Por norma general, cuando hablamos de una compra, esta suele estar sometida a un proceso en el cual se tienen en cuenta determinados pasos. En un primer lugar, se empieza teniendo una necesidad, más adelante se busca una solución a la misma y se revisan toda clase de alternativas, se analizan las ofertas y finalmente se lleva a cabo la compra. Sin embargo, cuando hablamos de una compra por impulso, estamos obviando toda esta programación para llevar a cabo simplemente el proceso final, la compra del producto.

Con la compra por impulso, se puede entender que básicamente estamos satisfaciendo un deseo en un momento determinado, más allá de una propia necesidad. Este tipo de compras por impulso se lleva a cabo tanto en una tienda física como en un comercio online y es un aspecto que podemos aprovechar para aumentar nuestras ventas de forma considerable.
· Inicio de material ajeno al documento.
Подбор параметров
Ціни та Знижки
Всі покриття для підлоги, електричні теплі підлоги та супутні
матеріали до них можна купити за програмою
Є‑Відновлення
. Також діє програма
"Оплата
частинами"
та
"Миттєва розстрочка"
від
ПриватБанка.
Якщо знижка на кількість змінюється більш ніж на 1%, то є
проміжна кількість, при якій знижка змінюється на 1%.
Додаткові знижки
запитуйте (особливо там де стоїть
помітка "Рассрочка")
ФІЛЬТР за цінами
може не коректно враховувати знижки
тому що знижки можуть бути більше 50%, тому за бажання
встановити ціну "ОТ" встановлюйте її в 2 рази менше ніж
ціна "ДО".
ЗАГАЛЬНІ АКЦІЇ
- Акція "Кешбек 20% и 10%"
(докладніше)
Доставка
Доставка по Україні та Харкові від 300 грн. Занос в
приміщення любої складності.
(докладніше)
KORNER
Cómo podemos aprovechar la compra por impulso

Teniendo en cuenta este tipo de compra, que prioriza el deseo antes que la necesidad, vamos a ver algunos aspectos que nos permitan potenciar estas compras.

Sensación de urgencia

Para generar una sensación de urgencia, bastará con realizar alguna oferta determinada en el tiempo y que concluya en un plazo breve determinado. Por ejemplo, si tenemos un determinado producto en nuestro supermercado que no tiene mucha demanda, podemos hacer una rebaja del mismo que tenga una duración de unas pocas horas. Esta sensación de urgencia podrá crear un impulso en el usuario, haciéndole creer que el momento es ahora o nunca y terminará cediendo al deseo antes que a la necesidad.

Por otro lado, al igual que sucede con las ofertas con una duración determinada, ocurre lo mismo con las liquidaciones. Las rebajas hasta fin de existencias o las ofertas limitadas, suelen tener bastante éxito en la medida que el consumidor piense que va a ser su última oportunidad para conseguir ese determinado producto a un precio tan concreto.

Venta cruzada

La venta cruzada es otra forma que podemos utilizar para aprovecharnos de la compra compulsiva y que suele ser bastante habitual en las grandes superficies que cuentan con varios productos y servicios. Con de la venta cruzada, podemos realizar toda clase de promociones como, por ejemplo, condicionar la compra de un producto a que los gastos de envío sean gratuitos. Del mismo modo, podemos hacer que cuando se compre un determinado producto se pueda regalar otro, si no tenemos tienda por internet y no podemos aprovechar el descuento en el envío.

Básicamente esta venta cruzada pretende conseguir eso, que un cliente termine por comprar un determinado producto en nuestras tiendas, sin que tenga necesidad del mismo, simplemente por obtener una ventaja a cambio que de otro modo no podría haber conseguido.

En definitiva, podemos aprovechar todo tipo de técnicas a través de las cuales podemos conseguir vender algún determinado producto teniendo en cuenta este deseo antes que la necesidad. Descuentos, precios sugerentes, artículos personalizados, ofertas y toda clase de condicionantes que ayuden a creer que estamos hablando de algo exclusivo y limitado, son algunas de las razones más importantes por las cuales los consumidores, acaban cediendo ante todo este tipo de tentativas.